Anxiety isn't always about the stories in your head. Sometimes it's about a truth in your body that hasn't yet been touched — and what it needs is not a better argument, but contact.
Beckes, L., & Coan, J. A. (2011). Social baseline theory: The role of social proximity in emotion and economy of action. Social and Personality Psychology Compass, 5(12), 976–988.
Bion, W. R. (1962). Learning from experience. Heinemann.
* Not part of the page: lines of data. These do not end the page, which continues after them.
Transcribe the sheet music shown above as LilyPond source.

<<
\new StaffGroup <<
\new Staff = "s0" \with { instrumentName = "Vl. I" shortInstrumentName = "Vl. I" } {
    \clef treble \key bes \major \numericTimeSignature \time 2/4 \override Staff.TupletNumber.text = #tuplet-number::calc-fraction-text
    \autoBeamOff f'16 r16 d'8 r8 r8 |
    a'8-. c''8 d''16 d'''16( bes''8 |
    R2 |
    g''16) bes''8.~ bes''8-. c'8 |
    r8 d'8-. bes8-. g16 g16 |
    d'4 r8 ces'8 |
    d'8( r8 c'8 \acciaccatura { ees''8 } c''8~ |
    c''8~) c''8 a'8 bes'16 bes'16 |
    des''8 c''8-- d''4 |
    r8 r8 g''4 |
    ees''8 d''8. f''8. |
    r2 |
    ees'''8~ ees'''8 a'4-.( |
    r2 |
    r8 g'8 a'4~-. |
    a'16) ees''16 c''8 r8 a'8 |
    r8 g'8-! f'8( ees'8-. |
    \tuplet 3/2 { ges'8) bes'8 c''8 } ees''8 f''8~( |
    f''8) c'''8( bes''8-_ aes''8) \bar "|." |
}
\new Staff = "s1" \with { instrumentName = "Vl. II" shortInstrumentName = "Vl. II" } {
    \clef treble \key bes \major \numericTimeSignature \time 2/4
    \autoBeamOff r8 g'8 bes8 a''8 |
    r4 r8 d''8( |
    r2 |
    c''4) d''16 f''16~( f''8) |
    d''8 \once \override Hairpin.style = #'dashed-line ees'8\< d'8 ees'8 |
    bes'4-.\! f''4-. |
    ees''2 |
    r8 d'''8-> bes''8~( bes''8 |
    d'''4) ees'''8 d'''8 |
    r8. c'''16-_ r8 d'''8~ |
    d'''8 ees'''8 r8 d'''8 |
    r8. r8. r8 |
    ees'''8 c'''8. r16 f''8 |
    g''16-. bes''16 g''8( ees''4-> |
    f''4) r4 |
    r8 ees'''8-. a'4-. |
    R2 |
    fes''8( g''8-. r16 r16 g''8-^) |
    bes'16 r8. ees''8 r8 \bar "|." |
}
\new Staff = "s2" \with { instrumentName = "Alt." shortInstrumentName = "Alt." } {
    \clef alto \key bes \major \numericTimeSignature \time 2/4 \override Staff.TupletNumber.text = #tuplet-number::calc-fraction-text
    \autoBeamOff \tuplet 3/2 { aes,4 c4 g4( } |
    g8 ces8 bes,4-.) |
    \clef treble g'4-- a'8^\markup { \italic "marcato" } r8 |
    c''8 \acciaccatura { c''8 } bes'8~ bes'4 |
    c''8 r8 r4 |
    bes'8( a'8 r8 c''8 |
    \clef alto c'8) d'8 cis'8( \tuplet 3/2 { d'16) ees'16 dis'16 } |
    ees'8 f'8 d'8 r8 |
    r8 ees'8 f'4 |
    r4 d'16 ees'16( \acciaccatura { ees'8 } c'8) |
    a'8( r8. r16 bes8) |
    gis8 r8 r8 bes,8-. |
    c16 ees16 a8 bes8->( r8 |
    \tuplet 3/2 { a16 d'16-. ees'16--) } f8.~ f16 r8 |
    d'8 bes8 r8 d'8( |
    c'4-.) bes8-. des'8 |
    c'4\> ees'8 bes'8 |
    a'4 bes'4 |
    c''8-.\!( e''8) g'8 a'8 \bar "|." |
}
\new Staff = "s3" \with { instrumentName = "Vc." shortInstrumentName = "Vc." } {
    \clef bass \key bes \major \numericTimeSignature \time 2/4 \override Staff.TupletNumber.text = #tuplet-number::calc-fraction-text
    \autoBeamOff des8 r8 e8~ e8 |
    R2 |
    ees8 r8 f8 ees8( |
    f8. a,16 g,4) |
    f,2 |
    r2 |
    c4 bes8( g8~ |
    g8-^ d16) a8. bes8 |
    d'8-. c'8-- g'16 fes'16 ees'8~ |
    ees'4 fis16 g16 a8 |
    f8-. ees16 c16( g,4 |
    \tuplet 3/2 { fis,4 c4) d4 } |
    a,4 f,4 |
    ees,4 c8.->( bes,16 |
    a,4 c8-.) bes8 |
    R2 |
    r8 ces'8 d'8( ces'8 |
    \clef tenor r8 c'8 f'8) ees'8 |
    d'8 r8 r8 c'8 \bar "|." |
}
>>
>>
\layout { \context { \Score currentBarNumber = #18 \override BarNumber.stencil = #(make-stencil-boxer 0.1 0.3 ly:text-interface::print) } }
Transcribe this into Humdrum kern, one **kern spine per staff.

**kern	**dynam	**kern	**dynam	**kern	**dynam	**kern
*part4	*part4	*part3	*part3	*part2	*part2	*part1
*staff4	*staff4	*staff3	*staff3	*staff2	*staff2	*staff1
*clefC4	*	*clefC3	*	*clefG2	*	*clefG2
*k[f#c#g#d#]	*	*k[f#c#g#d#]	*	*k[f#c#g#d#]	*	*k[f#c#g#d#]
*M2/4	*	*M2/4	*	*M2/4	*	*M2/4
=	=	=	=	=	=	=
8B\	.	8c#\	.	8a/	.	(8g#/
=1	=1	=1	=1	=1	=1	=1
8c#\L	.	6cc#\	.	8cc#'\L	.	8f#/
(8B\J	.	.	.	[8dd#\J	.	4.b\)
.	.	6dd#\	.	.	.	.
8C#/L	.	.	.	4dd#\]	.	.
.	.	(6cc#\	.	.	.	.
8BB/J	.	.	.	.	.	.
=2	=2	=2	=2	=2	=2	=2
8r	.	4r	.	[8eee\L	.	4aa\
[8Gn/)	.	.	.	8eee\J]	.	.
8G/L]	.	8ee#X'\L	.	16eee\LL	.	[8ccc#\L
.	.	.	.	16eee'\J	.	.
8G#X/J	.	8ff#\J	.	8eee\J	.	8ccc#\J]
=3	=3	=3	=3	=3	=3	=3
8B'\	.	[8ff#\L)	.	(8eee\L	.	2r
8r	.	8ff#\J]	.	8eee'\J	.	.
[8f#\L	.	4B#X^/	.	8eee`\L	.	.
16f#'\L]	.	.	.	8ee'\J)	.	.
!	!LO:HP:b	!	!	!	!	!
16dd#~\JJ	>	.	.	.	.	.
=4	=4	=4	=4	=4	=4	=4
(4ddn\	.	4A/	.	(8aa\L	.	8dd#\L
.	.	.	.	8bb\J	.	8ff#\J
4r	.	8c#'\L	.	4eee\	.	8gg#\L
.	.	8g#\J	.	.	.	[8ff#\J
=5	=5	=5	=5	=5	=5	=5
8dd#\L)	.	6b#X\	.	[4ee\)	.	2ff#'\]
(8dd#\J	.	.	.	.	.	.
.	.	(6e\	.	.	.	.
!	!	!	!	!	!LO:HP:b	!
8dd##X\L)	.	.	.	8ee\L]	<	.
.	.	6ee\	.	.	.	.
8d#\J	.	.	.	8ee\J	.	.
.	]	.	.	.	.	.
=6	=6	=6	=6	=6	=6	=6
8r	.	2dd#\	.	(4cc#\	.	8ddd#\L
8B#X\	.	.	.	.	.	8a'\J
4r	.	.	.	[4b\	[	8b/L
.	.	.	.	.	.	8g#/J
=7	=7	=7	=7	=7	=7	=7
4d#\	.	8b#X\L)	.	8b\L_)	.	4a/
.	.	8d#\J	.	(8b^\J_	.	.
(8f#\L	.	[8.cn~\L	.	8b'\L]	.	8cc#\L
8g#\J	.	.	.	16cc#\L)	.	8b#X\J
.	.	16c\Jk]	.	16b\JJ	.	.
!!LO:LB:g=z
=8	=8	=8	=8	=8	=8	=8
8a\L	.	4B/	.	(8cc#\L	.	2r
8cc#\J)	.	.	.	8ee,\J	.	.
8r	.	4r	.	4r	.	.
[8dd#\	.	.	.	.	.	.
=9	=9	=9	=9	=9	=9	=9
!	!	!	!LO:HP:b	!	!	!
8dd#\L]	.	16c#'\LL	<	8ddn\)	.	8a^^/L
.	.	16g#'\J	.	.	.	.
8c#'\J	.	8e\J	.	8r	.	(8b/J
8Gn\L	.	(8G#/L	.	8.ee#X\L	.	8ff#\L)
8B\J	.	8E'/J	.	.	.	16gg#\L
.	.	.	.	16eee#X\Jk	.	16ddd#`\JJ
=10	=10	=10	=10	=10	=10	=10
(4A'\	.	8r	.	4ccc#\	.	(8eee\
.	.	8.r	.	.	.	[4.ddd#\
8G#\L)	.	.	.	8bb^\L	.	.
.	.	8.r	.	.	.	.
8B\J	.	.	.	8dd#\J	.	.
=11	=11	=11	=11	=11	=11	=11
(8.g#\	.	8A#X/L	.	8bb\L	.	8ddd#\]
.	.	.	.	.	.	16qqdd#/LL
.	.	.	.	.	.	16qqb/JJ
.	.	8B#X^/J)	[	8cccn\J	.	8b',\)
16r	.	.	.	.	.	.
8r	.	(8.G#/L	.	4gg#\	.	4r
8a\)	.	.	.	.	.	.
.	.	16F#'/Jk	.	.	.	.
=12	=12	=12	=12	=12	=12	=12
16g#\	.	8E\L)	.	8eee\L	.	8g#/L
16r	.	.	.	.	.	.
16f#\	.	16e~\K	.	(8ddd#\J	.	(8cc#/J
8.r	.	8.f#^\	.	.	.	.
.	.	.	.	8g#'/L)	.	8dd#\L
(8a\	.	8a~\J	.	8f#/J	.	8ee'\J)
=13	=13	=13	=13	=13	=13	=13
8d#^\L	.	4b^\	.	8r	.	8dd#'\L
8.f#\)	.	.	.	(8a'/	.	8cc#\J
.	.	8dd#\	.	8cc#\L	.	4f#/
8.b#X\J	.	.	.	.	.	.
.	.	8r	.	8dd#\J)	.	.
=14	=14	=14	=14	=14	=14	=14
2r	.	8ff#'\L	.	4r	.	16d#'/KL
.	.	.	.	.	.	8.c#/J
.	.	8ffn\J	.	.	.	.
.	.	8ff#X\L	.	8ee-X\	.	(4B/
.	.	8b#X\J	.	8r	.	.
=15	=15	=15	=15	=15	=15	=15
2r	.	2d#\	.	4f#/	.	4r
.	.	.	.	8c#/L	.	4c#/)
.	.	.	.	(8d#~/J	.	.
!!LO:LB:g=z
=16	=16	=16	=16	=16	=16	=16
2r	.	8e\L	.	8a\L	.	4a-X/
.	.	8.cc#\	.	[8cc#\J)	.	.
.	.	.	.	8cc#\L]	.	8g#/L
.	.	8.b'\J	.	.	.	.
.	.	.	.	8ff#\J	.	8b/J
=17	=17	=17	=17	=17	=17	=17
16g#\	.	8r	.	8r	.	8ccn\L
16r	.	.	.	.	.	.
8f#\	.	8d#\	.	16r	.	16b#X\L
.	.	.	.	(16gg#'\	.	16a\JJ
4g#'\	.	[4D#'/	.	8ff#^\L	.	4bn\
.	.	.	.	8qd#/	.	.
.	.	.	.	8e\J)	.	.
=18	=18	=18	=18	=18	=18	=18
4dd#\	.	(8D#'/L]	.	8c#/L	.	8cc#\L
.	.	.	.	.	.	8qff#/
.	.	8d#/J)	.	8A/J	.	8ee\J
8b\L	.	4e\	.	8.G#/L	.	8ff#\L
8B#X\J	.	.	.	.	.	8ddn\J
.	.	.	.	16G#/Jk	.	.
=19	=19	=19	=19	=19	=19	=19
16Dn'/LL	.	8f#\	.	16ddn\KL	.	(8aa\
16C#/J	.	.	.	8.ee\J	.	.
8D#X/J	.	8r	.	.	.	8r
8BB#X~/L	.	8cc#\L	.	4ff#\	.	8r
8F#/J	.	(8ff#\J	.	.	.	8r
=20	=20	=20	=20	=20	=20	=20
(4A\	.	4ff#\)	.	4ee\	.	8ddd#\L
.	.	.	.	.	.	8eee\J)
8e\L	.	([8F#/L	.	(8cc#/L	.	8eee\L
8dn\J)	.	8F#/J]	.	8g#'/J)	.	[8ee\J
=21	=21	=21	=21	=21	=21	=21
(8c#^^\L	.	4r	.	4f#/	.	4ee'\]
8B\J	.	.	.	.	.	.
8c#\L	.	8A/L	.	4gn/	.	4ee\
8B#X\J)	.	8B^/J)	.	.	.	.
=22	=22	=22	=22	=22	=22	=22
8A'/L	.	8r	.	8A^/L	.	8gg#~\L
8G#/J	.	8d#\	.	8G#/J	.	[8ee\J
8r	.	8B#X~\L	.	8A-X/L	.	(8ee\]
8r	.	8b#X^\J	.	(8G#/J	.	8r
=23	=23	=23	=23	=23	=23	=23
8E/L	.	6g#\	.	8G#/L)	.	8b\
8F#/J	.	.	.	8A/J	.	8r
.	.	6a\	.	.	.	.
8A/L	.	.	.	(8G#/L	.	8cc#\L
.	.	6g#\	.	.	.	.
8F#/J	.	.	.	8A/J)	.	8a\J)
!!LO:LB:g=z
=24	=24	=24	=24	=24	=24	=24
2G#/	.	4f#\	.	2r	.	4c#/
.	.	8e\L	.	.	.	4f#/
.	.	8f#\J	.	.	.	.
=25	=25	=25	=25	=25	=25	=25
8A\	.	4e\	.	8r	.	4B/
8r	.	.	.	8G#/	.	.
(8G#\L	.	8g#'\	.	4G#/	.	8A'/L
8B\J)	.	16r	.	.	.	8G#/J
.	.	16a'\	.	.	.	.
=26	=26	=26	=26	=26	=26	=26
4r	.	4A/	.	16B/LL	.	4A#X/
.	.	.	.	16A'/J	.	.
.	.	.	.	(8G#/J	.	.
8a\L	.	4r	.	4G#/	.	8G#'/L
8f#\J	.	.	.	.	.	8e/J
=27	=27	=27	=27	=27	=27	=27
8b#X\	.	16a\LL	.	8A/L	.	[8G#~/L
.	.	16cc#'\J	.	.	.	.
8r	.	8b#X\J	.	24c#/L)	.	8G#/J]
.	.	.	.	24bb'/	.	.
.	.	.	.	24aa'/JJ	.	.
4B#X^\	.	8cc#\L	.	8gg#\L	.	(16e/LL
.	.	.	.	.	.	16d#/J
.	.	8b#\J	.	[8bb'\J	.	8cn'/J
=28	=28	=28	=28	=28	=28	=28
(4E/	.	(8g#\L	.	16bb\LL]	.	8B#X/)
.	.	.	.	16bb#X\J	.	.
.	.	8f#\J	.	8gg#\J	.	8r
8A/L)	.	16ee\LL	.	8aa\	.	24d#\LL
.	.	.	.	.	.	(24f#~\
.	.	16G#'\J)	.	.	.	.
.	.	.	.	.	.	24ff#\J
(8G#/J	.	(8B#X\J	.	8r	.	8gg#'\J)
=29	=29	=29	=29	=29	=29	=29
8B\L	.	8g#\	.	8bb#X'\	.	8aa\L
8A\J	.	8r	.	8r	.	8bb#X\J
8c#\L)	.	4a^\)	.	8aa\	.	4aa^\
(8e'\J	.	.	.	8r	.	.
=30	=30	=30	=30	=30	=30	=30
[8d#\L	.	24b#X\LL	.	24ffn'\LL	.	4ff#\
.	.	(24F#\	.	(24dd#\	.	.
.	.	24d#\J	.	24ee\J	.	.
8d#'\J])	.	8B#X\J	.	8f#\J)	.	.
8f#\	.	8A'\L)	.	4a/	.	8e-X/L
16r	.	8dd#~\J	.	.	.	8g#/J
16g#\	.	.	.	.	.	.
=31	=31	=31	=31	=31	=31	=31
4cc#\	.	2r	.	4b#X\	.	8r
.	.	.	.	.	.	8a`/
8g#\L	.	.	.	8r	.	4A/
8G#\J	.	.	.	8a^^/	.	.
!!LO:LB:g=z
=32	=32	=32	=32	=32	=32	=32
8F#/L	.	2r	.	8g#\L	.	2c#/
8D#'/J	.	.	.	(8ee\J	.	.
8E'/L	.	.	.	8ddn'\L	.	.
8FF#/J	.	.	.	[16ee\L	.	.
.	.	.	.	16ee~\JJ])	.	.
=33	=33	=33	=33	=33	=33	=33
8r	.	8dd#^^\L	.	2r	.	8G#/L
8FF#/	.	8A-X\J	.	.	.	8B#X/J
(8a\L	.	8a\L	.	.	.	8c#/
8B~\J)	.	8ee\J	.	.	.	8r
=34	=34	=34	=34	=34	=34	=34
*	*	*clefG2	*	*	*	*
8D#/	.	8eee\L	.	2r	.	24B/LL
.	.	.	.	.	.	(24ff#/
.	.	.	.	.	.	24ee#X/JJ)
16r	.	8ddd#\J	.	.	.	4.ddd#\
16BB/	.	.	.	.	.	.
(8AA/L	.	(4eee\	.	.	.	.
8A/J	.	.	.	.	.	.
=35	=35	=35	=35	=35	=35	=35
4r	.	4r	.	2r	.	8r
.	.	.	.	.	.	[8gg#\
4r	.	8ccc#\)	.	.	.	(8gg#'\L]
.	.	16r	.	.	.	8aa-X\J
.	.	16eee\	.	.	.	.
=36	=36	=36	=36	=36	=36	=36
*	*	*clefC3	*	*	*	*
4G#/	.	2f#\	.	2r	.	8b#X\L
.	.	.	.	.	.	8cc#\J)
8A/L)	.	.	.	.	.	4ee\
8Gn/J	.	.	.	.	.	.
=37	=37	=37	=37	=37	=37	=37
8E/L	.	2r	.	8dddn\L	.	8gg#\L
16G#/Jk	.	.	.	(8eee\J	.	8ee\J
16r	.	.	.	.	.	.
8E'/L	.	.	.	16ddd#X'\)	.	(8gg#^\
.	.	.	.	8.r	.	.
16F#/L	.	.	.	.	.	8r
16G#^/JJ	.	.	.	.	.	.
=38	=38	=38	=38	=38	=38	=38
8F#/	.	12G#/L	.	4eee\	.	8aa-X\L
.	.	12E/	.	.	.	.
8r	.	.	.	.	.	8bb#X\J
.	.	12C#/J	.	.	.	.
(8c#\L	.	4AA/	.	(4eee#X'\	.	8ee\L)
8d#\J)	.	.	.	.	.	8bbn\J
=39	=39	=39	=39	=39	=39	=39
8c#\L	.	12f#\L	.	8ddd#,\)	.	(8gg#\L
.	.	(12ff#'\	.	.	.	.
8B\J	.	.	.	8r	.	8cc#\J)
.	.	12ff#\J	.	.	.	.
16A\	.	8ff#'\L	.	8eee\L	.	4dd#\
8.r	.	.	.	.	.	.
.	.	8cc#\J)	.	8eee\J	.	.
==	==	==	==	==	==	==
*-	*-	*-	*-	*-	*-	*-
Coan, J. A., Schaefer, H. S., & Davidson, R. J. (2006). Lending a hand: Social regulation of the neural response to threat. Psychological Science, 17(12), 1032–1039.
Craig, A. D. (2009). How do you feel — now? The anterior insula and human awareness. Nature Reviews Neuroscience, 10(1), 59–70.
Fonagy, P., Gergely, G., Jurist, E. L., & Target, M. (2002). Affect regulation, mentalization, and the development of the self. Other Press.
Lieberman, M. D., Eisenberger, N. I., Crockett, M. J., Tom, S. M., Pfeifer, J. H., & Way, B. M. (2007). Putting feelings into words: Affect labeling disrupts amygdala activity in response to affective stimuli. Psychological Science, 18(5), 421–428.
Siegel, D. J. (1999). The developing mind: How relationships and the brain interact to shape who we are. Guilford Press.
Sifneos, P. E. (1973). The prevalence of 'alexithymic' characteristics in psychosomatic patients. Psychotherapy and Psychosomatics, 22(2), 255–262.